I feel strongly that if someone had asked me aged fifteen, “What do you want to do?” I’d have said, “Write.” And just maybe they’d have helped me to set up a writing group… That would have been better in so many ways than anything I learned in geography.
And instead a few years ago I set up my writing group, and it was awful. I had no confidence to lead it at all, I messed up, I made a bad writing group. Somehow I got through that and I learned, and I now organise an amazing group that is fun, it works, and it’s so big it meets twice a month, and we’re publishing a book next May. Imagine if I’d learned I could do all this aged fifteen? Maybe now I’d have a worldwide writing group organisation, and we would have published dozens of writing group books!
This is, of course, a flippant point. But still. I learned that I could manage people, and organise things, and make stuff happen in my thirties and forties. Is this because I needed to be this old to learn to do all this stuff? Or did I have this ability, but school only taught me geography and never tested if I could create things, and manage people, and be responsible?
When people care they push themselves, and when people push themselves they learn.

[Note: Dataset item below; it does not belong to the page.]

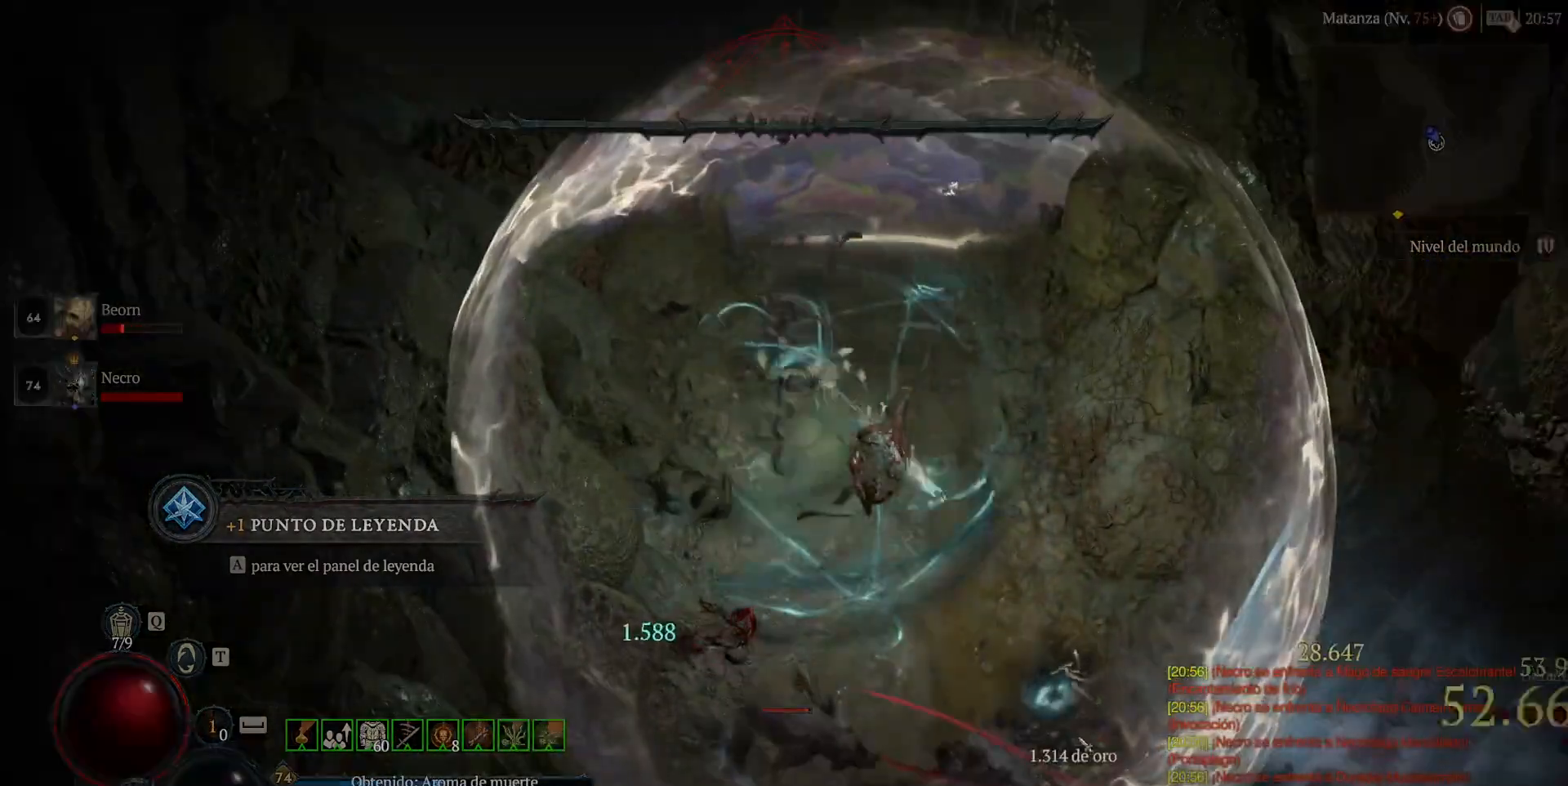
{"keys": ["shift"], "mouse": ["right", "mb5"], "events": [[160, "mouse_mb5", "up"], [160, "mouse_right", "up"], [240, "mouse_mb5", "down"], [240, "mouse_right", "down"], [360, "mouse_mb5", "up"], [360, "mouse_right", "up"], [480, "mouse_mb5", "down"], [480, "mouse_right", "down"]]}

So here I am, with a love for a long dead german educator. I’m pleased that his ideals are there in practise in schools in America. Expeditionary Schools sound like amazing places, it’s not only exams on the agenda, it’s self discovery, curiosity, responsibility, learning from failure, competition, reflection and service…I’ve thought of trying to set up a free school in this model in Canterbury. I may yet. I’m pleased the Duke of Edinburgh and Outward bounds stuff exists in this country, although I think challenge doesn’t need to only translate to the physical things…
So I have a hero, and I know the lesson he would teach is to keep on trying the difficult stuff. Experience and challenge is always the best teacher. I tell my kids there is a bravery muscle, it gets stronger if you use it. And my next step with the difficult stuff is deciding how to translate my enthusiasm for this long dead german educator into something that makes an impact in the world in some way.